*** DATA PROVIDED Section Begins ***

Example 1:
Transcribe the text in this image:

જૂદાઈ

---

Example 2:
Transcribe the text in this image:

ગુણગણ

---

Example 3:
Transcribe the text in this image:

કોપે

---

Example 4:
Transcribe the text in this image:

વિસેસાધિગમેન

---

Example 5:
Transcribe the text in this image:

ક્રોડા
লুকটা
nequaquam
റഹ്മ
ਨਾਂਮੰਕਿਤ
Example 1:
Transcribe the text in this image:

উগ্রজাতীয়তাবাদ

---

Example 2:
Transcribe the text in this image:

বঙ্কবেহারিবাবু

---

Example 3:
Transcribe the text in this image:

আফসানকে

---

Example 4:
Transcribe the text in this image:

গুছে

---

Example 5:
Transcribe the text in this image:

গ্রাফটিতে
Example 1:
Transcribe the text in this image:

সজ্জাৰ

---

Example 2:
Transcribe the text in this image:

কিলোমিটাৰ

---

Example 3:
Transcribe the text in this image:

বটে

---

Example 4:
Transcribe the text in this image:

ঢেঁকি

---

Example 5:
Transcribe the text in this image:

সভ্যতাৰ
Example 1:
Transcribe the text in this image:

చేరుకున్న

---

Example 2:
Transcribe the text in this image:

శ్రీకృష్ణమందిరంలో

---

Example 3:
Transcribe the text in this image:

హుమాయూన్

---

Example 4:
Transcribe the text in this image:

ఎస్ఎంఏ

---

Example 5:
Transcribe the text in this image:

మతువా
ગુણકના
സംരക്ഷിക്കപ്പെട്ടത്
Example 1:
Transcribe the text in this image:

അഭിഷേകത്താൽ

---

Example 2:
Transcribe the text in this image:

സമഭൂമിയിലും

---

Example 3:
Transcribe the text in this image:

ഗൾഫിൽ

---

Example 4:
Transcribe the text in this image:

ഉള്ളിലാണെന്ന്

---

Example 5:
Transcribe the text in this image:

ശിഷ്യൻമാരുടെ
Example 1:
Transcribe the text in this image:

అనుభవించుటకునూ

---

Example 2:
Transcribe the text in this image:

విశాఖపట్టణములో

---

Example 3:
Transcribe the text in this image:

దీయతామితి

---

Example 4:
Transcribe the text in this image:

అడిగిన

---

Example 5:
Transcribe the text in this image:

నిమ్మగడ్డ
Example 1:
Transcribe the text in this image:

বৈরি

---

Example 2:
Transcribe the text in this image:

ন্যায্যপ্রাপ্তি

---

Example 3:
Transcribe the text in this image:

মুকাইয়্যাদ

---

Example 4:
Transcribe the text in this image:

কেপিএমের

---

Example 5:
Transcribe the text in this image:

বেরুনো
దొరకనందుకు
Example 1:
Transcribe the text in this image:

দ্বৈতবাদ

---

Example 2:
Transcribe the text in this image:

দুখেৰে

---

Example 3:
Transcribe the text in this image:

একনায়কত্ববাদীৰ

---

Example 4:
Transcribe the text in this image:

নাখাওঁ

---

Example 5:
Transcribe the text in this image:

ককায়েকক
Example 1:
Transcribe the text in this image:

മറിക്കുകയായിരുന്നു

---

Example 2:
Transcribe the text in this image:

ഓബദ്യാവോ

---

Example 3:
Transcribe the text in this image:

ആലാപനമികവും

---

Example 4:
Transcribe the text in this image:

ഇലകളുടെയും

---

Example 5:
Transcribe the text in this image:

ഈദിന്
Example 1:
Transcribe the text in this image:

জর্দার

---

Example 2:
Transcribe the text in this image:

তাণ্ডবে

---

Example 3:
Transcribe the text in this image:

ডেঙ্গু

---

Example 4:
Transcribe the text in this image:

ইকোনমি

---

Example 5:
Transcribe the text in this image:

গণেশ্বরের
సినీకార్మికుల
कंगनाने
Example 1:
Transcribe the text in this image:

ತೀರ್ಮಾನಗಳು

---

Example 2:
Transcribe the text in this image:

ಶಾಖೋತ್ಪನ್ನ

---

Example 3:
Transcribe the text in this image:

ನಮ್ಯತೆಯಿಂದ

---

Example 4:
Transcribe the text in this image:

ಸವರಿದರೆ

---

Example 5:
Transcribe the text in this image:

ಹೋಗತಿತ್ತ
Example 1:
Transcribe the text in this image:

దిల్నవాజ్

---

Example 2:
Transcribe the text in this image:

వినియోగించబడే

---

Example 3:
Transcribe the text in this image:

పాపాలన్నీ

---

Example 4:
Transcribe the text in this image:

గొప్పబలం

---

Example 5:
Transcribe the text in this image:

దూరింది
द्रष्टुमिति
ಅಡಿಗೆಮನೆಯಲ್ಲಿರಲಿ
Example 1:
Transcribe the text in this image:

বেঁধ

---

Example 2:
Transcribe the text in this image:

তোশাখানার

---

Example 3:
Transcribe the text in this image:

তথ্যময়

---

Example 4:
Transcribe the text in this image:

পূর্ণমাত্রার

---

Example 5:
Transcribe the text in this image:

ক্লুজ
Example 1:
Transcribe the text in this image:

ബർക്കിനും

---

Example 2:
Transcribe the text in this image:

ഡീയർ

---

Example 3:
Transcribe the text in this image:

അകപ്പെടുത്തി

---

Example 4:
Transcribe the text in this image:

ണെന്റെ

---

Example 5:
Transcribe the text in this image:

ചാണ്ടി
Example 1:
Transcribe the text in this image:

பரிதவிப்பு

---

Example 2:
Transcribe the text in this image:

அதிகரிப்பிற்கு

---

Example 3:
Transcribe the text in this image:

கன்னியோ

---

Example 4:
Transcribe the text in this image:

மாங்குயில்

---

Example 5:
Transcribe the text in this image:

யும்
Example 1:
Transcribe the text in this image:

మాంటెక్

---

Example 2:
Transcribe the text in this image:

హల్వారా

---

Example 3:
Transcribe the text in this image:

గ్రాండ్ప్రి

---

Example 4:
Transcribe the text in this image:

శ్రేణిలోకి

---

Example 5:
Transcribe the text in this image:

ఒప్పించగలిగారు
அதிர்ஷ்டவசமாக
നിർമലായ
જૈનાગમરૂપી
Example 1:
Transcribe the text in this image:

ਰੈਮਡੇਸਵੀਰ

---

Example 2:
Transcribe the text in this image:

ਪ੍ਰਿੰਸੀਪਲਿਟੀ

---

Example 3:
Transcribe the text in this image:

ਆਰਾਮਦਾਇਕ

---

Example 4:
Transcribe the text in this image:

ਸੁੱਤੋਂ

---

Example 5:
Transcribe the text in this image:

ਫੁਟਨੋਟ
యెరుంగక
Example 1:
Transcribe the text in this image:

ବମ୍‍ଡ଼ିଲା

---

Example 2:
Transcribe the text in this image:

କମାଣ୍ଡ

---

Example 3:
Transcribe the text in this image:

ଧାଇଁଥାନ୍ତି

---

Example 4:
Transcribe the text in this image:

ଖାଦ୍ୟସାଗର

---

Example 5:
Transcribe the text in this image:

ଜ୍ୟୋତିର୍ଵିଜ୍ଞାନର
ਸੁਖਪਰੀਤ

*** DATA PROVIDED Section Ends ***

**EXERCISE PROMPT**
Print out the records exactly as they were entered.

**EXERCISE RESULT**
Example 1:
Transcribe the text in this image:

જૂદાઈ

---

Example 2:
Transcribe the text in this image:

ગુણગણ

---

Example 3:
Transcribe the text in this image:

કોપે

---

Example 4:
Transcribe the text in this image:

વિસેસાધિગમેન

---

Example 5:
Transcribe the text in this image:

ક્રોડા
লুকটা
nequaquam
റഹ്മ
ਨਾਂਮੰਕਿਤ
Example 1:
Transcribe the text in this image:

উগ্রজাতীয়তাবাদ

---

Example 2:
Transcribe the text in this image:

বঙ্কবেহারিবাবু

---

Example 3:
Transcribe the text in this image:

আফসানকে

---

Example 4:
Transcribe the text in this image:

গুছে

---

Example 5:
Transcribe the text in this image:

গ্রাফটিতে
Example 1:
Transcribe the text in this image:

সজ্জাৰ

---

Example 2:
Transcribe the text in this image:

কিলোমিটাৰ

---

Example 3:
Transcribe the text in this image:

বটে

---

Example 4:
Transcribe the text in this image:

ঢেঁকি

---

Example 5:
Transcribe the text in this image:

সভ্যতাৰ
Example 1:
Transcribe the text in this image:

చేరుకున్న

---

Example 2:
Transcribe the text in this image:

శ్రీకృష్ణమందిరంలో

---

Example 3:
Transcribe the text in this image:

హుమాయూన్

---

Example 4:
Transcribe the text in this image:

ఎస్ఎంఏ

---

Example 5:
Transcribe the text in this image:

మతువా
ગુણકના
സംരക്ഷിക്കപ്പെട്ടത്
Example 1:
Transcribe the text in this image:

അഭിഷേകത്താൽ

---

Example 2:
Transcribe the text in this image:

സമഭൂമിയിലും

---

Example 3:
Transcribe the text in this image:

ഗൾഫിൽ

---

Example 4:
Transcribe the text in this image:

ഉള്ളിലാണെന്ന്

---

Example 5:
Transcribe the text in this image:

ശിഷ്യൻമാരുടെ
Example 1:
Transcribe the text in this image:

అనుభవించుటకునూ

---

Example 2:
Transcribe the text in this image:

విశాఖపట్టణములో

---

Example 3:
Transcribe the text in this image:

దీయతామితి

---

Example 4:
Transcribe the text in this image:

అడిగిన

---

Example 5:
Transcribe the text in this image:

నిమ్మగడ్డ
Example 1:
Transcribe the text in this image:

বৈরি

---

Example 2:
Transcribe the text in this image:

ন্যায্যপ্রাপ্তি

---

Example 3:
Transcribe the text in this image:

মুকাইয়্যাদ

---

Example 4:
Transcribe the text in this image:

কেপিএমের

---

Example 5:
Transcribe the text in this image:

বেরুনো
దొరకనందుకు
Example 1:
Transcribe the text in this image:

দ্বৈতবাদ

---

Example 2:
Transcribe the text in this image:

দুখেৰে

---

Example 3:
Transcribe the text in this image:

একনায়কত্ববাদীৰ

---

Example 4:
Transcribe the text in this image:

নাখাওঁ

---

Example 5:
Transcribe the text in this image:

ককায়েকক
Example 1:
Transcribe the text in this image:

മറിക്കുകയായിരുന്നു

---

Example 2:
Transcribe the text in this image:

ഓബദ്യാവോ

---

Example 3:
Transcribe the text in this image:

ആലാപനമികവും

---

Example 4:
Transcribe the text in this image:

ഇലകളുടെയും

---

Example 5:
Transcribe the text in this image:

ഈദിന്
Example 1:
Transcribe the text in this image:

জর্দার

---

Example 2:
Transcribe the text in this image:

তাণ্ডবে

---

Example 3:
Transcribe the text in this image:

ডেঙ্গু

---

Example 4:
Transcribe the text in this image:

ইকোনমি

---

Example 5:
Transcribe the text in this image:

গণেশ্বরের
సినీకార్మికుల
कंगनाने
Example 1:
Transcribe the text in this image:

ತೀರ್ಮಾನಗಳು

---

Example 2:
Transcribe the text in this image:

ಶಾಖೋತ್ಪನ್ನ

---

Example 3:
Transcribe the text in this image:

ನಮ್ಯತೆಯಿಂದ

---

Example 4:
Transcribe the text in this image:

ಸವರಿದರೆ

---

Example 5:
Transcribe the text in this image:

ಹೋಗತಿತ್ತ
Example 1:
Transcribe the text in this image:

దిల్నవాజ్

---

Example 2:
Transcribe the text in this image:

వినియోగించబడే

---

Example 3:
Transcribe the text in this image:

పాపాలన్నీ

---

Example 4:
Transcribe the text in this image:

గొప్పబలం

---

Example 5:
Transcribe the text in this image:

దూరింది
द्रष्टुमिति
ಅಡಿಗೆಮನೆಯಲ್ಲಿರಲಿ
Example 1:
Transcribe the text in this image:

বেঁধ

---

Example 2:
Transcribe the text in this image:

তোশাখানার

---

Example 3:
Transcribe the text in this image:

তথ্যময়

---

Example 4:
Transcribe the text in this image:

পূর্ণমাত্রার

---

Example 5:
Transcribe the text in this image:

ক্লুজ
Example 1:
Transcribe the text in this image:

ബർക്കിനും

---

Example 2:
Transcribe the text in this image:

ഡീയർ

---

Example 3:
Transcribe the text in this image:

അകപ്പെടുത്തി

---

Example 4:
Transcribe the text in this image:

ണെന്റെ

---

Example 5:
Transcribe the text in this image:

ചാണ്ടി
Example 1:
Transcribe the text in this image:

பரிதவிப்பு

---

Example 2:
Transcribe the text in this image:

அதிகரிப்பிற்கு

---

Example 3:
Transcribe the text in this image:

கன்னியோ

---

Example 4:
Transcribe the text in this image:

மாங்குயில்

---

Example 5:
Transcribe the text in this image:

யும்
Example 1:
Transcribe the text in this image:

మాంటెక్

---

Example 2:
Transcribe the text in this image:

హల్వారా

---

Example 3:
Transcribe the text in this image:

గ్రాండ్ప్రి

---

Example 4:
Transcribe the text in this image:

శ్రేణిలోకి

---

Example 5:
Transcribe the text in this image:

ఒప్పించగలిగారు
அதிர்ஷ்டவசமாக
നിർമലായ
જૈનાગમરૂપી
Example 1:
Transcribe the text in this image:

ਰੈਮਡੇਸਵੀਰ

---

Example 2:
Transcribe the text in this image:

ਪ੍ਰਿੰਸੀਪਲਿਟੀ

---

Example 3:
Transcribe the text in this image:

ਆਰਾਮਦਾਇਕ

---

Example 4:
Transcribe the text in this image:

ਸੁੱਤੋਂ

---

Example 5:
Transcribe the text in this image:

ਫੁਟਨੋਟ
యెరుంగక
Example 1:
Transcribe the text in this image:

ବମ୍‍ଡ଼ିଲା

---

Example 2:
Transcribe the text in this image:

କମାଣ୍ଡ

---

Example 3:
Transcribe the text in this image:

ଧାଇଁଥାନ୍ତି

---

Example 4:
Transcribe the text in this image:

ଖାଦ୍ୟସାଗର

---

Example 5:
Transcribe the text in this image:

ଜ୍ୟୋତିର୍ଵିଜ୍ଞାନର
ਸੁਖਪਰੀਤ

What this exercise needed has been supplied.